-- Start Text section --

The Galactico Lie: Real Madrid's Crisis | Everything that is going wrong !!
The Galactico Lie
Mbappe and Vinicius are not the problem. The problem is we pretend they aren't the problem.
Let me start by saying something that will make some of you uncomfortable. Real Madrid, right now, in April 2026, is being held hostage by two players who cannot finish a chance to save their lives, refuse to work without the ball, and somehow still walk around the Bernabeu like they own the place. And the worst part? They kind of do.
Kylian Mbappe. Vinicius Junior. The supposed future of football. The twin engines of the most decorated club in the sport's history. The duo that was supposed to make the rest of Europe collectively give up and go home. Instead, what we have got is a slow-motion crisis dressed up in white jerseys and sold to us as "a work in progress."
I am not here to be polite. I am here to talk about what I see every single week. And what I see is a team carrying two forwards who are too proud to sacrifice, too selfish to pass, and too comfortable to press. This is not a hot take. This is just football with your eyes open.
The Problem on the Left Side of the Pitch
Both Mbappe and Vinicius are natural left-sided players. Both want to cut inside. Both want the ball in the same zone. The result? Tactical cannibalism. Two elite players getting in each other's way week after week, making it easier for defenders to double-team them, and making the team's attacking structure look like something built during a five-a-side on a school lunch break.
The numbers are not kind. Real Madrid have missed more big chances than any club in Europe's top five leagues this season - 42 in La Liga alone. Mbappe is responsible for 14 of them. Vinicius, 8. That is 22 big chances, gone. Between two players who are paid to do one thing more than anything else: put the ball in the net. And they cannot. Consistently. Under pressure. When it matters.
Now someone will say - "but they are creating the chances in the first place." No. Your midfield and your fullbacks are creating them. Brahim Diaz against Girona created seven distinct scoring opportunities in a single match, practically spoon-feeding Mbappe, and the man still could not convert. Against a relegation-threatened side. At the Bernabeu. The gap between the creator's quality and the finisher's execution was painful to watch.
And what does Mbappe do when things are not going well? He drifts to the flanks, abandons the central zone, leaves the box empty, and wanders around like he is looking for something he lost. He is not a winger. He is not a striker in the traditional sense anymore. He is a very expensive problem who does not have a defined position and whose team has to restructure itself around that uncertainty every single game.
Harry Kane is a better striker than Mbappe right now. Michael Olise and Lamine Yamal create more danger per 90 minutes than Vinicius does in his current form. That is not an insult. That is just where we are. And until we acknowledge it, nothing changes.

-- End Text section --

[Request a] Using the Real Madrid article, say whether each statement agrees with it, answering yes or no and quoting the words that decide it: (i) Real Madrid have missed 42 big chances in La Liga this season. (ii) Vinicius is responsible for 14 of those missed big chances. (iii) Brahim Diaz created seven distinct scoring opportunities against Girona.

-- Start Records for the exercise --

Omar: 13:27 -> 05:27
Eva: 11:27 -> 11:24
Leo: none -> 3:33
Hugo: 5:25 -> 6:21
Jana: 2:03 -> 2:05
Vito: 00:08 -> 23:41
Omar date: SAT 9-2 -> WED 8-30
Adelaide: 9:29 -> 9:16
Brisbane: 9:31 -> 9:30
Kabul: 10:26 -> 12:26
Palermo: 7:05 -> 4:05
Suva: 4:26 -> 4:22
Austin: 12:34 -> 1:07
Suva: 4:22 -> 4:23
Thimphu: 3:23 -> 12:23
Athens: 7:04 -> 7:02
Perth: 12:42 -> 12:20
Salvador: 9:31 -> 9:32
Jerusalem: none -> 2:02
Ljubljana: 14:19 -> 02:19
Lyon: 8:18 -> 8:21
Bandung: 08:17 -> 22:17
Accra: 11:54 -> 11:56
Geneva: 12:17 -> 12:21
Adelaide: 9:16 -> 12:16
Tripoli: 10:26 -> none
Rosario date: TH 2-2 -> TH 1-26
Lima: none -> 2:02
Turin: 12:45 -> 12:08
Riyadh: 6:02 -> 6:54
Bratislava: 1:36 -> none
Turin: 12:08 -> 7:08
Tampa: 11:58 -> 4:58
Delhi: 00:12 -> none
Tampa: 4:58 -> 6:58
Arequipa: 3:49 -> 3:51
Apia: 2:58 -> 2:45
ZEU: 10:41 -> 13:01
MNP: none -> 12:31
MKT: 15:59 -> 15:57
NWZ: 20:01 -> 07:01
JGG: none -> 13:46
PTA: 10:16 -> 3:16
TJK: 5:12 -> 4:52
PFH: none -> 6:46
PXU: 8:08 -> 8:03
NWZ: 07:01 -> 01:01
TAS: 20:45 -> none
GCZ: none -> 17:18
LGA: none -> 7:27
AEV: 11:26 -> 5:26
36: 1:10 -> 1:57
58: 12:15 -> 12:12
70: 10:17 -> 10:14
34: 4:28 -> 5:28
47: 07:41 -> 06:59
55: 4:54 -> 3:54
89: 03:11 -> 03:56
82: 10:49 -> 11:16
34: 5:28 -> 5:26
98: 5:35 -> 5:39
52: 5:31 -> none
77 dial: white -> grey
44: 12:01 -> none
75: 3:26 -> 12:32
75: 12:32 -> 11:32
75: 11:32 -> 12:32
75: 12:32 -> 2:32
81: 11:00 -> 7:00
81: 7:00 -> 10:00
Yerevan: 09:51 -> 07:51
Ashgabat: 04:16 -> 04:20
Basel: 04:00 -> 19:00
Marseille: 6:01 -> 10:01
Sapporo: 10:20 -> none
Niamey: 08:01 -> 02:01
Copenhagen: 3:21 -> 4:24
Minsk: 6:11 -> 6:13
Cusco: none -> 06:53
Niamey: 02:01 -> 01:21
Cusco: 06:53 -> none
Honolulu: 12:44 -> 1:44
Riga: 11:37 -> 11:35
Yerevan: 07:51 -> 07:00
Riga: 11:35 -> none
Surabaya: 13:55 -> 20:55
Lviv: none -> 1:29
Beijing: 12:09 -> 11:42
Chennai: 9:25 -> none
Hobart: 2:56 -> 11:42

-- End Records for the exercise --

[Request b] Turn the part of the listing that opens with its first line and closes with the line containing "Palermo: 7:05 -> 4:05" into a numbered list, including both ends and skipping blank lines.

[Correct result a]
(i) Yes: "Real Madrid have missed more big chances than any club in Europe's top five leagues this season - 42 in La Liga alone."
(ii) No: "Mbappe is responsible for 14 of them. Vinicius, 8."
(iii) Yes: "Brahim Diaz against Girona created seven distinct scoring opportunities in a single match"

[Correct result b]
1. Omar: 13:27 -> 05:27
2. Eva: 11:27 -> 11:24
3. Leo: none -> 3:33
4. Hugo: 5:25 -> 6:21
5. Jana: 2:03 -> 2:05
6. Vito: 00:08 -> 23:41
7. Omar date: SAT 9-2 -> WED 8-30
8. Adelaide: 9:29 -> 9:16
9. Brisbane: 9:31 -> 9:30
10. Kabul: 10:26 -> 12:26
11. Palermo: 7:05 -> 4:05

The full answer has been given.